This page last changed Wednesday, 01-Oct-2008 10:48:50 EDT

PCA/Linear Mixture Modeling, and Image Presentation IDL Source Code

History

This page is here to document and distribute the source code I have been using to to my multi-spectral image analysis. The code began its existance as a FORTRAN program written by Paul Johnson which he eventually converted to IDLv2.0. That code was then heavily modified by then UW graduate students Tim Titus and David Waddill, with the first modular, menu driven version having been assembled by David Waddill. This code was then worked over by Paul Johnson to streamline it, snd then to convert it to IDL4.0. This was the state of the code when I received it. I made several of my own modifications, mainly going over a few bugs, adding a few features to the menus, adding newer outputs, and putting in the nifty display program. But enough history.

Programs

Here are the files you will need to run the package:

Note: All of the above are text files (IDL source code) and so just clicking on them will result in your browser displaying the file rather than downloading it to your computer. Right clicking on them will allow you the option to saving them to your disk. If you do use these programs, especially if you change or modify them, please send me a copy of the new source code. I'll take care of getting copies to all the other co-authors who will want the new and improved versions. Just send them to me at klassen@rowan.edu.

Documentation

The analysis package is menu driven program designed to perform all the PCA and Mixture Modeling, and even create some nifty looking output images. It also allows one to graph the various eigenvectors (principal components), create eigen-images (principal components as a function of position), plot mixture endmember spectra, and create mixture endmember images, among other things. The output graphs are all drawn to screen and optionally written to an ASCII file for graphing up in your favorite presentation graphing program. All the output images are written in both FITS and GIF format for future analysis or display respectively. The GIF images are also written out in both greyscale form and a color form.

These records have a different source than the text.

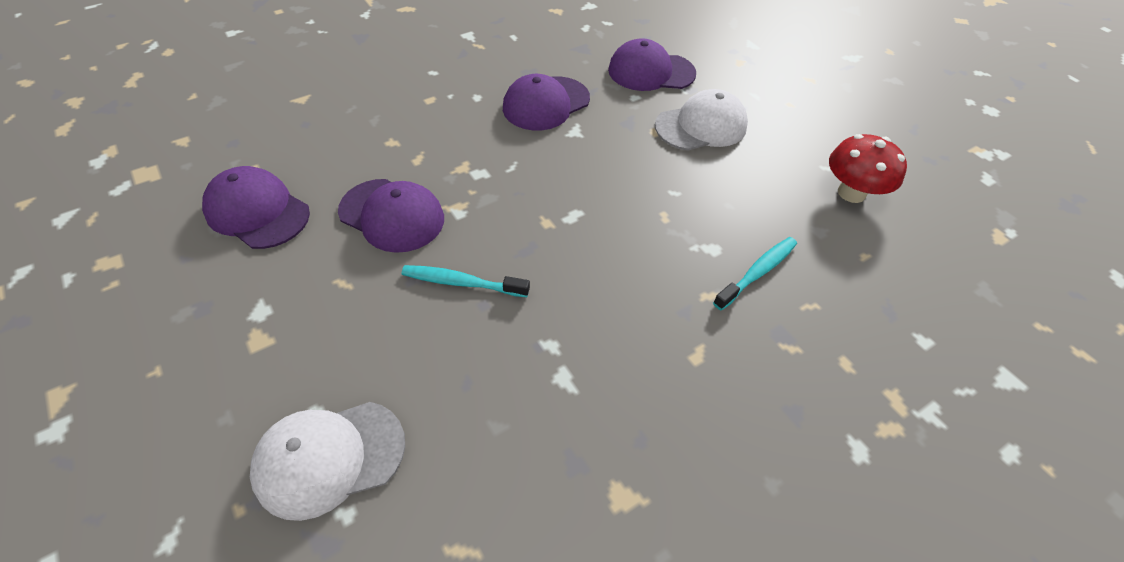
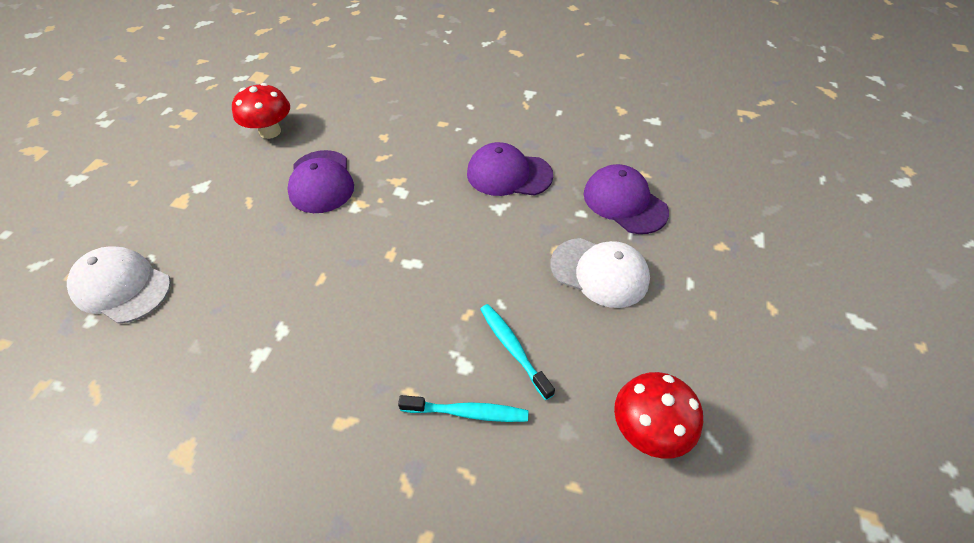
camera: 50 degrees right, 0 degrees up
purple cap [202,166,310,249] -> red mushroom [232,83,290,139]
turquoise toothbrush [402,265,530,297] -> turquoise toothbrush moved to [480,304,555,400]

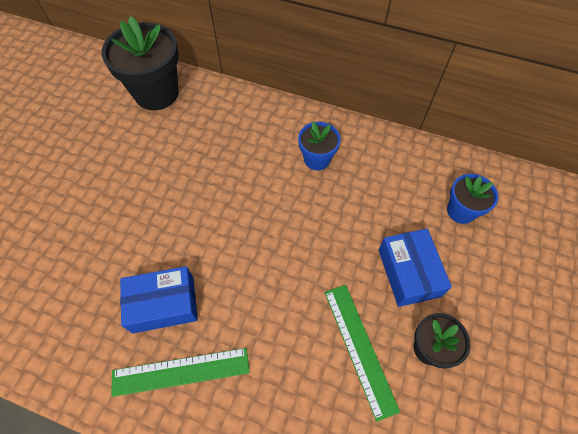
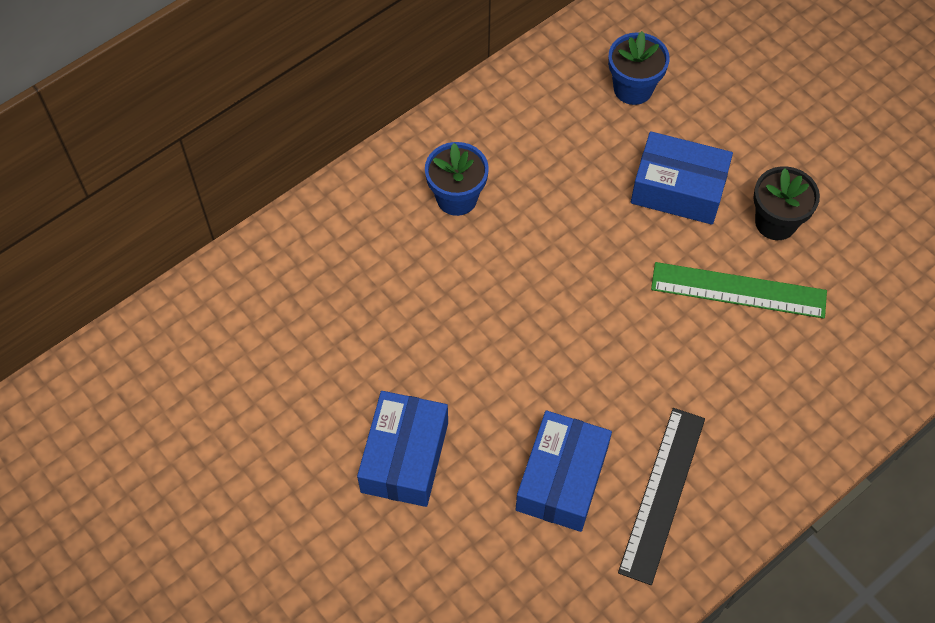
camera: 60 degrees left, 0 degrees up
black flower pot [102,16,179,110] -> none
green ruler [111,348,250,397] -> black ruler [618,408,705,585]
none -> blue box [357,391,448,507]

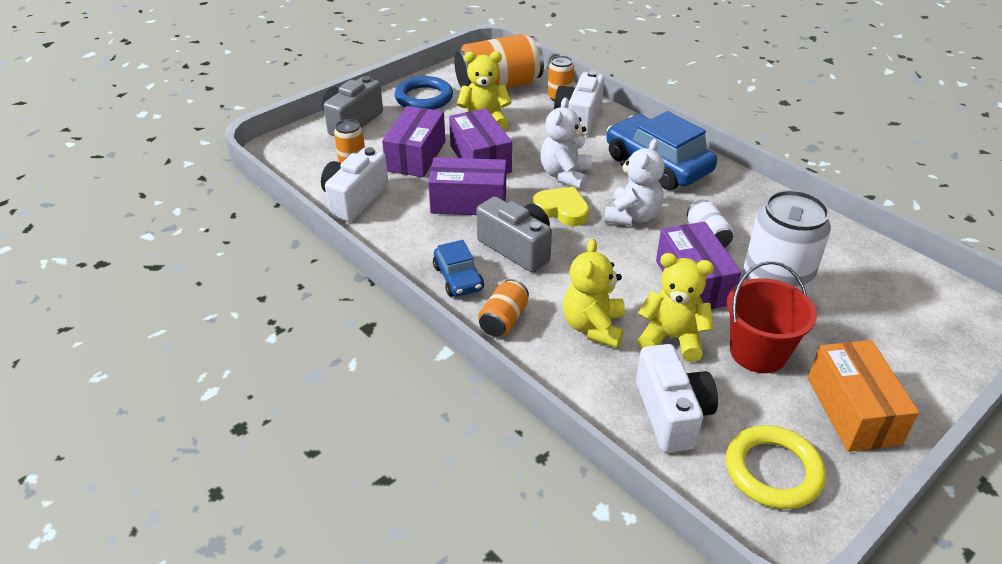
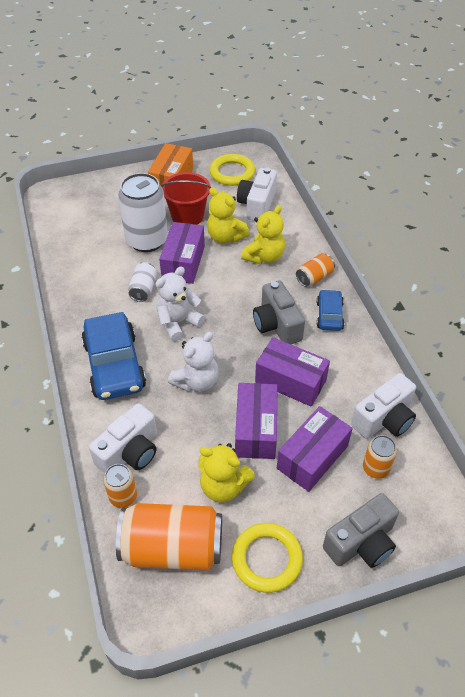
camera: 155 degrees left, 10 degrees up
blue ring [395,76,453,110] -> yellow ring [232,523,303,593]
yellow heart [532,187,589,226] -> none

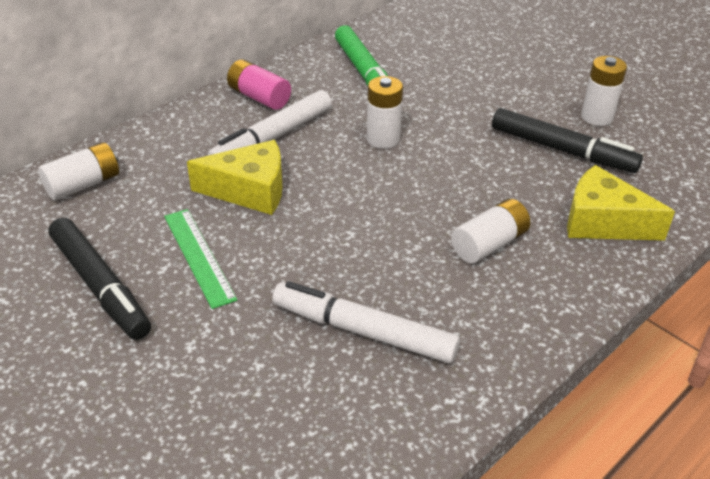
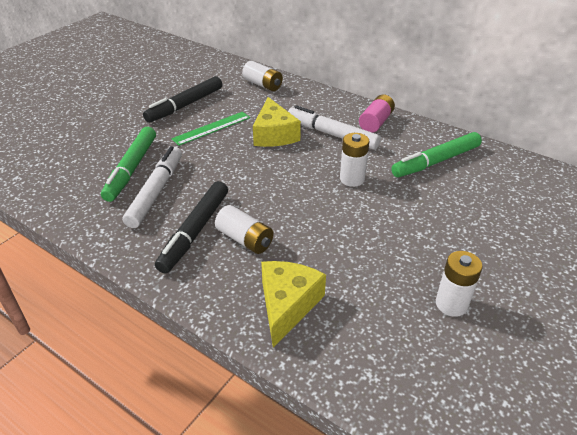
camera: 80 degrees right, 0 degrees up
black marker [492,108,643,173] -> black marker moved to [155,181,228,273]
none -> green marker [101,127,156,202]

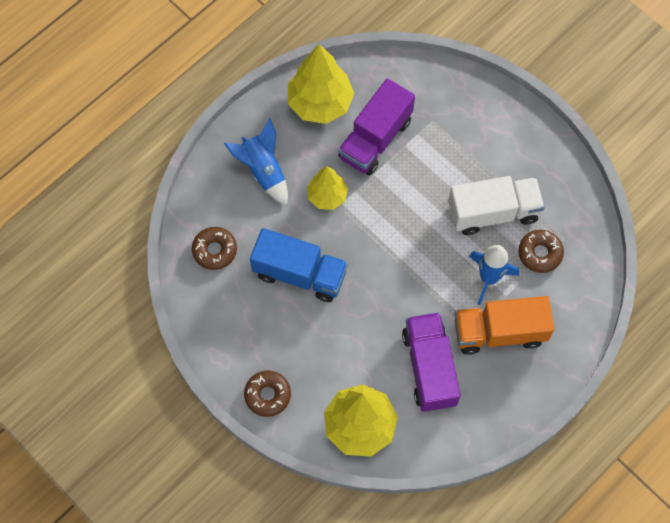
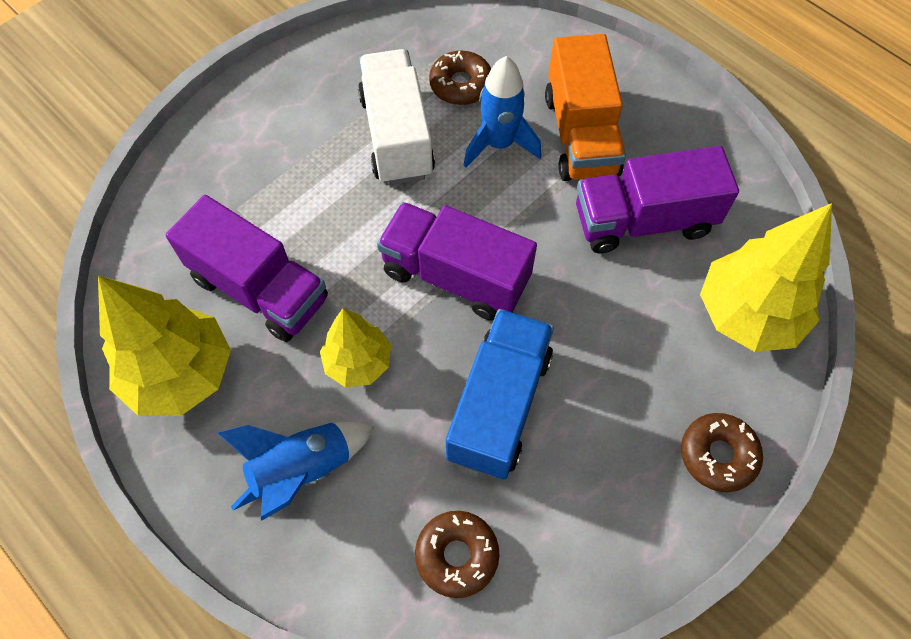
camera: 90 degrees left, 5 degrees down
none -> purple truck [377,202,537,321]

The program requires a bit of setup before you can actually run it. You must have on your disk all the images in your set in FITS format. Second you must have a data file that contains many of the paramters needed. This file is a simple text file with the following format:

line 01: vector
This word indicates to the program that the image names will be given to it via string array variable.
line 02: Dim1 Dim2
These numbers are the x and y dimensions of your images
line 03: WB lgrid
These two numbers are the number of wavelength bands in the images set and the wavelength grid spaceing. If you want to use every image, lgrid=1, otherwise only every lgird images will be used in the analysis
line 04: l r t b xygrid
These five numbers control how much of the spatial information is used in the analysis. The first four, x,y,b,t are trim values and tell the program how man columns to trim from the left and right and how many rows to trim from the bottom and top, respectively. The last number is an x-y spacing grid; set it to 1 to use every pixel, 2 to use every other pixel (in both x and y), 3 for every third, etc. This would have a similar effect as using REBIN to make your image smaller.
line 05: badmin badmax normalize
These numbers control clipping in the image intensity direction. The first two give values of the images below which and above which (respectively) the program should ignore and the third number will cause all analysis to be scaled relative to the first band image. Set normalize=0 to ignore that feature
line 06: swapbyte fltdata
These two numbers are here for compatibility with some of the quirks in using IDL across platforms (namely PC to UNIX). Set swapbyte=1 if your FITS images were created under UNIX and you are processing them under Win32 or vice versa. Otherwise, set swapbyte=0. If your data are floating point images, set fltdata=1, otherwise set it to 0.
line 07: WaveT
This is a string that will be used as the label for the x-axis in all your plots. Normally this should be something like Wavelength(nm), or whatever other units you wish to use. The text can have spaces in it, but, in the data file, do not put quotes of any kind around it.
line 08-* Wavel
The last lines actually contain the (integer) values of your wavelength dimension, one value per line.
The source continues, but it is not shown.